La causa principal de fallecimiento fueron las enfermedades definitorias de sida (58%), casi en todos los casos en personas con diagnóstico muy tardío. Más de la mitad de las personas que fallecieron por sida nunca habían acudido al médico especialista en VIH o nunca habían tomado tratamiento antirretroviral.

Otras causas de muerte fueron cánceres no definitorios de sida (8% de los casos); enfermedades cardiovasculares o infartos (8%); infecciones (8%), enfermedad hepática (5%), consecuencias del uso de drogas (3%) y suicidio (2%).

Al analizar detalladamente las 96 muertes por suicidio se observó que 91 de ellas se dieron en hombres (con un impacto similar entre hombres gays, bisexuales u otros hombres que practican sexo con hombres [HSH]). Las tasas fueron más elevadas en usuarios de drogas intravenosas que en cualquiera de los otros grupos.

Las tasas de suicidio en mujeres fueron similares a las observadas en la población general.

Al comparar las tasas de suicidio de los hombres con el VIH de la cohorte con las de la población general de edad similar, la mortalidad entre los hombres conel VIH fue 2,2 veces la observada en la población general masculina de edad similar (tasa de mortalidad estandarizada [TMe]: 2,2).

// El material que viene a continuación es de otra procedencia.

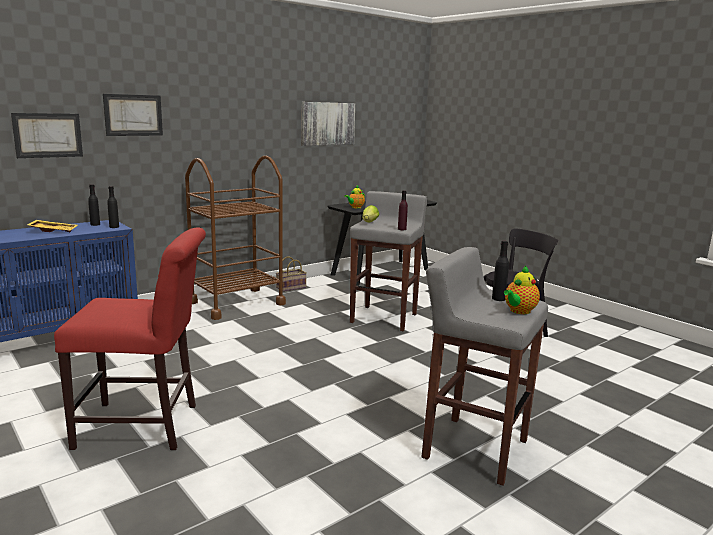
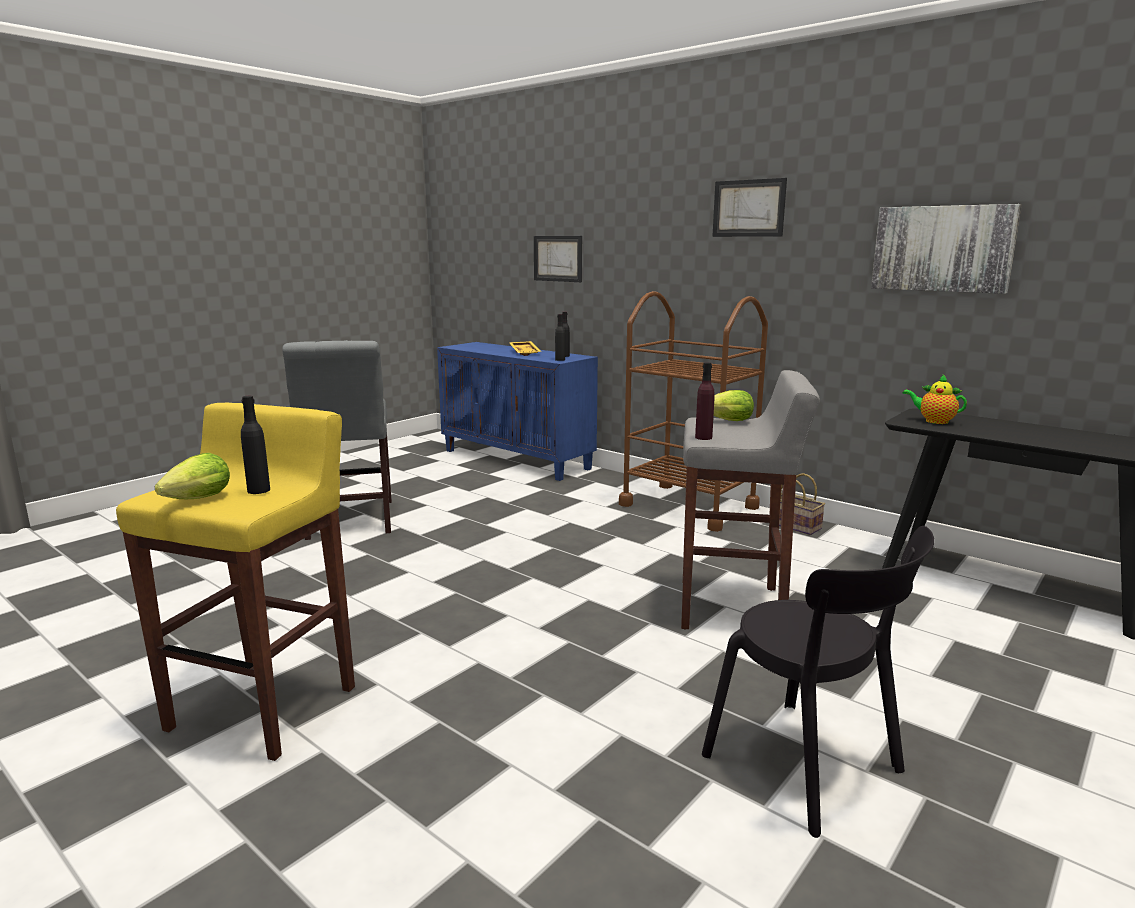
camera: 80 degrees right, 0 degrees up
(133, 115) = (630, 236): picture -> picture (748, 208)
(144, 426) = (349, 522): red chair -> grey chair
(473, 448) = (266, 707): grey stool -> yellow stool
(519, 311) = (195, 500): teapot -> lettuce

El 40% de los suicidios tuvo lugar durante el primer año tras el diagnóstico. Durante este período, la tasa de suicidio de los hombres con el VIH del estudio quintuplicó a la de la población general (TMe: 5,3).

No se observó un descenso de las tasas de suicidio durante el amplio período evaluado. Los suicidios se dieron tanto en personas bien vinculadas al sistema sanitario como en aquellas con menor contacto con este. Los niveles de adherencia al tratamiento antirretroviral tampoco condicionaron las tasas de suicidio.

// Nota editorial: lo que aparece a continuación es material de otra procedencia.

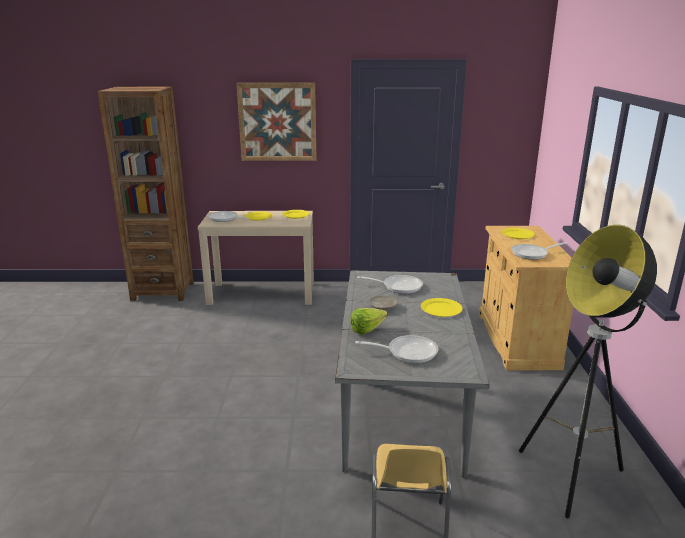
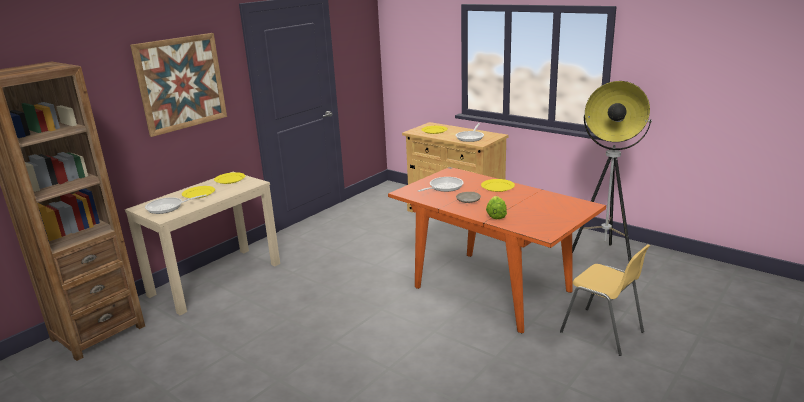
camera: 50 degrees left, 0 degrees up
(401, 419) = (490, 288): grey dining table -> orange dining table
(407, 352) = (543, 213): frying pan -> none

Aunque los investigadores no hallaron factores sociales o individuales que expliquen los hallazgos, las particularmente altas tasas de suicidio durante el primer año tras el diagnóstico sugieren que el estigma, las dificultades para asumir el diagnóstico y la falta de apoyo psicológico y psiquiátrico podrían condicionar que el riesgo de suicidio asociado al diagnóstico del VIH siga siendo tan elevado. Es, por ello, imprescindible que los servicios ya existentes en estos ámbitos se mantengan y que –en la medida de lo posible– aumenten para poder dar cobertura a la necesidad expresada por los datos del presente estudio. El hecho de que el impacto tenga una componente tan elevada de género también debería ser analizado en profundidad y, a poder ser, verificado por subsiguientes investigaciones.

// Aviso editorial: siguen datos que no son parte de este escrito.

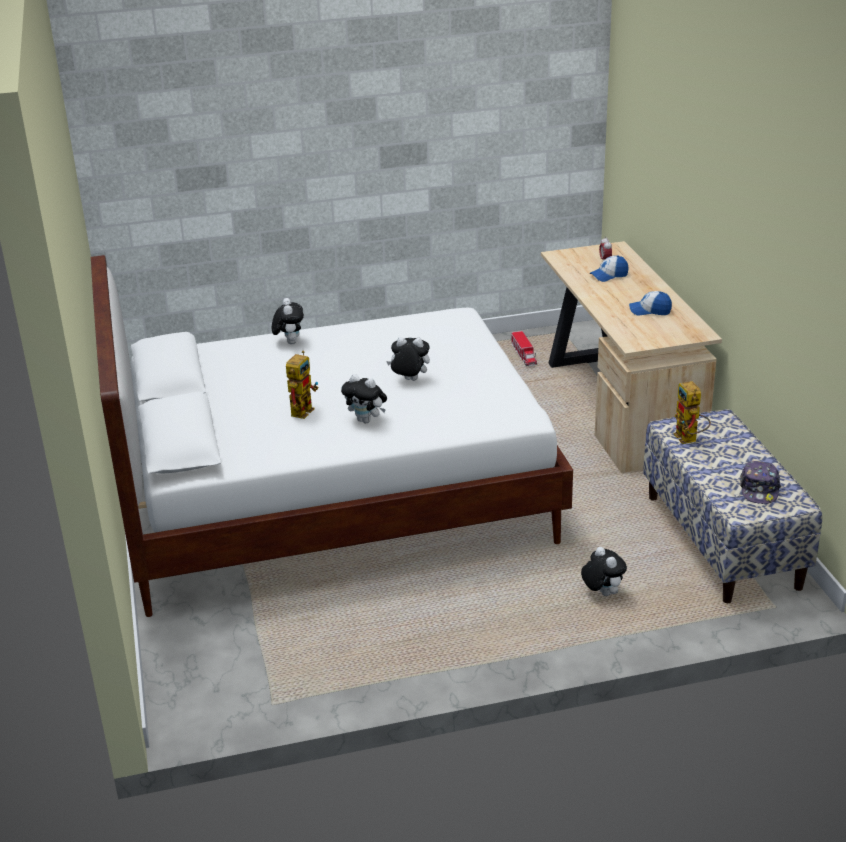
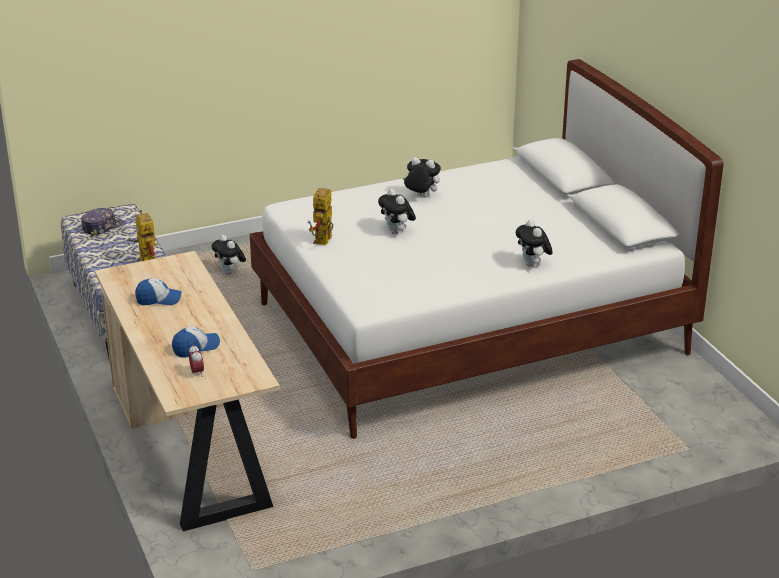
camera: 170 degrees right, 0 degrees up
(303, 409) = (479, 202): toy robot -> toy robot (323, 242)
(409, 380) = (397, 232): plush toy -> plush toy turned 60 degrees clockwise
(524, 355) = (305, 520): toy truck -> none
(759, 489) = (102, 227): cap -> cap turned 45 degrees clockwise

Fuente: Aidsmap / Elaboración propia (gTt_VIH).
Referencias: Croxford S et al. Suicide among people diagnosed with HIV in England and Wales compared to the general population. British HIV Association conference, abstract O16, Liverpool, April 2017.
Croxford S et al. Mortality and causes of death in people diagnosed with HIV in the era of highly active antiretroviral therapy compared with the general population: an analysis of a national observational cohort. Lancet Public Health 2: e35–e46, 2017. (Full text freely available).